Breweries craft Rock On lager to help musicians hurt by COVID. Find the beer in your state

Posted on in category Positive News

Oregon beer makers are making special beers to benefit the music industry during Covid!

Original article by Mark Snider of USA Today

More than two dozen breweries across the U.S. have been making a special beer to benefit musicians and others in the music industry, many of whom saw their livelihoods quashed by the coronavirus pandemic.

Crosby Hops of Woodburn, Oregon, is donating any profits from hops sold to make the Rock On lager to Sweet Relief Musicians Fund, a charity founded in 1993 to help musicians in need. And breweries involved are also encouraged to make a donation to a COVID-19 fund Sweet Relief created in March 2020 to help musicians and music industry workers.

Most breweries created a crisp, refreshing lager of about 5% ABV with a hoppy whiff in the nose with hints of bread, honey, and melon or citrus. Even though there was a base recipe, some brewers went a bit heavier on the hops to increase its piney character.

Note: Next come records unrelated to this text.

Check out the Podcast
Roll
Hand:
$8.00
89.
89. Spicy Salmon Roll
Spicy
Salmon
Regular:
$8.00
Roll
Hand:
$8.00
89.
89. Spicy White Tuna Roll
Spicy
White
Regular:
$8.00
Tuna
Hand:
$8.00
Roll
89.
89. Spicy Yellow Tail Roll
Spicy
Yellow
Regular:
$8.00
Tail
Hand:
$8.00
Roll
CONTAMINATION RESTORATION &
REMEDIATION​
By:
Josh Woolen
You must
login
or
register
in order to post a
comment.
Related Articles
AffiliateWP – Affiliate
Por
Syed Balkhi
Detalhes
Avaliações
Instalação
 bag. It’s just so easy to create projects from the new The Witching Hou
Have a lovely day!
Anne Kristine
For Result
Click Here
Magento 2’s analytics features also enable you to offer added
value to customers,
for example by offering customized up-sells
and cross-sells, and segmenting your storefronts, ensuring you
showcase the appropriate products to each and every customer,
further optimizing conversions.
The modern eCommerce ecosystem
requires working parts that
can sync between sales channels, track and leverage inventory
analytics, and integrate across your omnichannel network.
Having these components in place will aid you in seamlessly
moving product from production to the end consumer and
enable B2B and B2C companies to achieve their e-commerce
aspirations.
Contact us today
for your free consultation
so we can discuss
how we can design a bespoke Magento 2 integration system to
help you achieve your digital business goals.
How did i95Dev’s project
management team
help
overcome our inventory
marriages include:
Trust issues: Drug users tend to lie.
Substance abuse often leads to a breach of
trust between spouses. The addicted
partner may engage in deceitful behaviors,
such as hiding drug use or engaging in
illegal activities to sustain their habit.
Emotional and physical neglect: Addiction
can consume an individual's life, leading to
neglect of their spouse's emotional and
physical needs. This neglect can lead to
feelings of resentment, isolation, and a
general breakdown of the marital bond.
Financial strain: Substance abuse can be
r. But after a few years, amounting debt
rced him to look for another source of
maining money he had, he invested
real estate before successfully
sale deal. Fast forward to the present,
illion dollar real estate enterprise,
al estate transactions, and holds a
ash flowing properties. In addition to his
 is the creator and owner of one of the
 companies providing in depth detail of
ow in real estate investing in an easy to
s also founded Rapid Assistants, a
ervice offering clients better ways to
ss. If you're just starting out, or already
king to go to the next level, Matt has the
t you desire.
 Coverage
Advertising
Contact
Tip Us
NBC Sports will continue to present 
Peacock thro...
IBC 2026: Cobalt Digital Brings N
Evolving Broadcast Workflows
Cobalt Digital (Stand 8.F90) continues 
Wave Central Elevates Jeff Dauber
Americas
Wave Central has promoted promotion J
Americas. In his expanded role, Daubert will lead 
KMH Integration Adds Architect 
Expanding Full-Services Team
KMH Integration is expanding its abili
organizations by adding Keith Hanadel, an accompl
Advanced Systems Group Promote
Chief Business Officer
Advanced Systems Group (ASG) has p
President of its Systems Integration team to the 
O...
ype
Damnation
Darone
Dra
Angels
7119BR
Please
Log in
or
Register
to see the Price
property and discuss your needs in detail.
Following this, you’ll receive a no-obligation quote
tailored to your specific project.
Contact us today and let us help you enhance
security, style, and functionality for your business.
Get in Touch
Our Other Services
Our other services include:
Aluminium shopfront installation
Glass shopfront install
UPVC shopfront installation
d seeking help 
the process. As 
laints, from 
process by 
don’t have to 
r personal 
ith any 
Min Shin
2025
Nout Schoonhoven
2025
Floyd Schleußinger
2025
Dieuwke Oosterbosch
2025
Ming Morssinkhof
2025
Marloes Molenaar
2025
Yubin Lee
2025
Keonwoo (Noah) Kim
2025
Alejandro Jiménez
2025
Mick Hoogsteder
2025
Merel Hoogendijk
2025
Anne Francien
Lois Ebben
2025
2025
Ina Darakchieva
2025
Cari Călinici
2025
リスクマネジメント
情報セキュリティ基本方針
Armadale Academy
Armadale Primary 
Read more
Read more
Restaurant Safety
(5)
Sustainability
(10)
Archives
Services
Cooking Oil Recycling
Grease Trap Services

After COVID’s onset, most live music events were halted for more than a year and many concerts and festivals continue to get canceled or downsized. In 2020 alone, Pollstar estimated the economic impact of the live music shutdown at more than $30 billion.

Since Silver City Brewery in Bremerton, Wash., made the initial batches of Rock On lager in July, other versions have been brewed nationwide – from Rhode Island (Hive Beer) to Alabama (Goat Island Craft Brewing) to Utah (Level Crossing Brewing) and California (Sierra Nevada Brewing Co.).

“We loved the idea about helping musicians and their crews during a very difficult time dealing with the COVID-19 pandemic,” said Level Crossing founder and CEO Mark Medura. The South Salt Lake City brewery is donating $1 per pint to the Salt Lake Academy of Music, a local non-profit that provides instruction and instruments to children and adults.

“It’s still an absolute state of emergency in our industry,” said Aric Steinberg, Sweet Relief’s executive vice president of development and artist relations. “This has a long tail to it.”